::: Study material :::
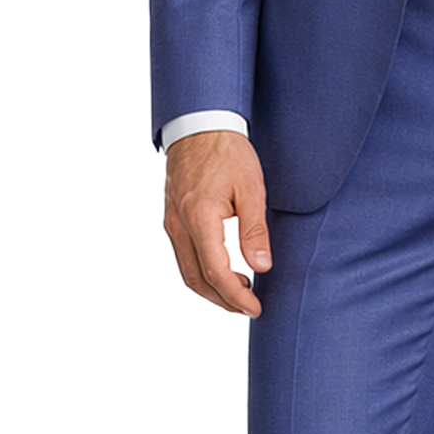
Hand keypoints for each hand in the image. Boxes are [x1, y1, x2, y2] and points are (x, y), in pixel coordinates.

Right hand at [163, 129, 271, 314]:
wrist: (199, 126)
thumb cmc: (227, 153)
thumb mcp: (251, 188)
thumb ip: (255, 230)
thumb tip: (262, 266)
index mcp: (199, 218)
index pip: (215, 272)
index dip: (236, 296)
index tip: (255, 308)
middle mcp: (179, 225)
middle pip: (196, 280)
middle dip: (223, 301)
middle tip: (249, 307)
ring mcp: (171, 223)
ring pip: (187, 272)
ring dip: (211, 290)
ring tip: (240, 292)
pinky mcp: (171, 219)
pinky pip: (183, 257)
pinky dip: (202, 273)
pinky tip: (224, 271)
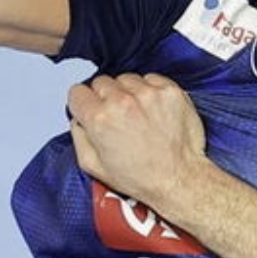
:::
### [Task objective]
With the pictures left out, write out exactly the lines from the line containing "Right hand at" through the last line of the entries above, both ends included, and no others.

### [Worked solution]
Right hand at [163, 129, 271, 314]:
wrist: (199, 126)
thumb cmc: (227, 153)
thumb mcp: (251, 188)
thumb ip: (255, 230)
thumb tip: (262, 266)
index mcp: (199, 218)
index pip: (215, 272)
index dip: (236, 296)
index tip: (255, 308)
middle mcp: (179, 225)
middle pip: (196, 280)
middle dip: (223, 301)
middle tip: (249, 307)
ring mcp: (171, 223)
ring pip: (187, 272)
ring dip: (211, 290)
ring tip: (240, 292)
pinky mcp: (171, 219)
pinky pip: (183, 257)
pinky dip: (202, 273)
pinky tip: (224, 271)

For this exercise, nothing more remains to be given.